By Tomo Uetake and Hideyuki Sano

Principal Global Investors has upgraded its view on the U.S. economy and equities as it sees higher growth because of likely tax cuts and increased fiscal spending from the incoming U.S. administration, its chief executive officer said on Friday.


But Jim McCaughan told Reuters in an interview the U.S. economy could be near full capacity utilisation, suggesting a risk of inflation and higher borrowing costs, which could eventually lead to a mild recession.


McCaughan said U.S. shares looked attractive because of an improving growth outlook, noting that his firm raised its projection for U.S. growth next year to about 3.5 percent from 2.5 percent, after the Nov. 8 election.


The Federal Reserve was likely to be more aggressive in raising rates, he said, adding that his firm expected at least two to three rate increases, possibly four, next year, compared with two it saw before the elections.


"The U.S. is a very attractive destination for investment right now. And for the next 12 months, I think the U.S. will be the most attractive," he said.


But the New York-based chief executive said President-elect Donald Trump's stimulus efforts could overheat an economy that may be near full capacity.

U.S. unemployment fell to a nine-year low of 4.6 percent in November.

"The big question will be what happens after those stimuli, does it continue to work in 2018 and that's out there as a question mark," he said.

McCaughan said the next recession would probably occur within 18 months to four years but it would be milder than the downturn that followed the 2008 financial crisis.

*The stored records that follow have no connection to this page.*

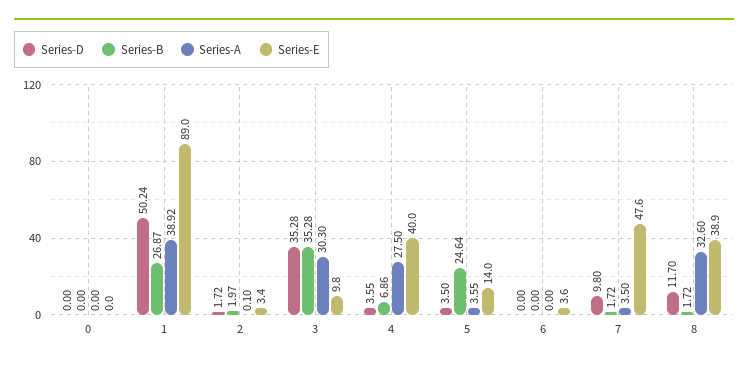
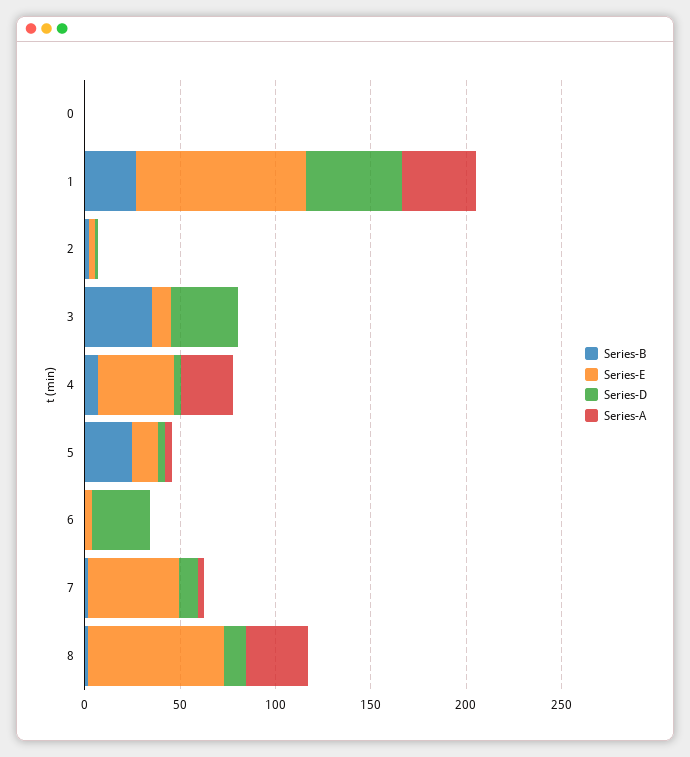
  {
    "Series-D": {
      "0": 0,
      "1": 50.24,
      "2": 1.72,
      "3": 35.28,
      "4": 3.55,
      "5": 3.5,
-     "6": 0,
+     "6": 30,
      "7": 9.8,
      "8": 11.7
    },
    "Series-B": {
      "0": 0,
      "1": 26.87,
      "2": 1.97,
      "3": 35.28,
      "4": 6.86,
      "5": 24.64,
      "6": 0,
      "7": 1.72,
      "8": 1.72
    },
    "Series-A": {
      "0": 0,
      "1": 38.92,
      "2": 0.1,
-     "3": 30.3,
+     "3": 0,
      "4": 27.5,
      "5": 3.55,
      "6": 0,
      "7": 3.5,
      "8": 32.6
    },
    "Series-E": {
      "0": 0,
      "1": 89,
      "2": 3.4,
      "3": 9.8,
      "4": 40,
      "5": 14,
      "6": 3.6,
      "7": 47.6,
-     "8": 38.9
+     "8": 70
    }
  }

Principal liked small- and mid-cap U.S. shares more than global companies which could be hit by trouble outside the United States, he said, citing the European banking sector and credit issues in emerging economies as risks.

The firm had become cautious on European shares because of mounting political risk, such as a so-called hard Brexit for Britain as it leaves the European Union, or a rise in anti-euro sentiment in the euro zone.

"A 'hard Brexit' would be bad for both Britain and the euro zone because trade is quite important for both of them. And I think, unfortunately, it's looking more and more likely."

In addition, elections in four of the euro zone's five biggest economies next year were likely to see a boost for anti-euro political parties, he said.

McCaughan said he expected the euro to head to parity against the dollar, and the yen to soften to 125 to the dollar within the next 12 to 15 months as the dollar rises on the strength of the U.S. economy.

Principal Global Investors is headquartered in Des Moines, Iowa, and had $420 billion in assets under management as of Sept. 30.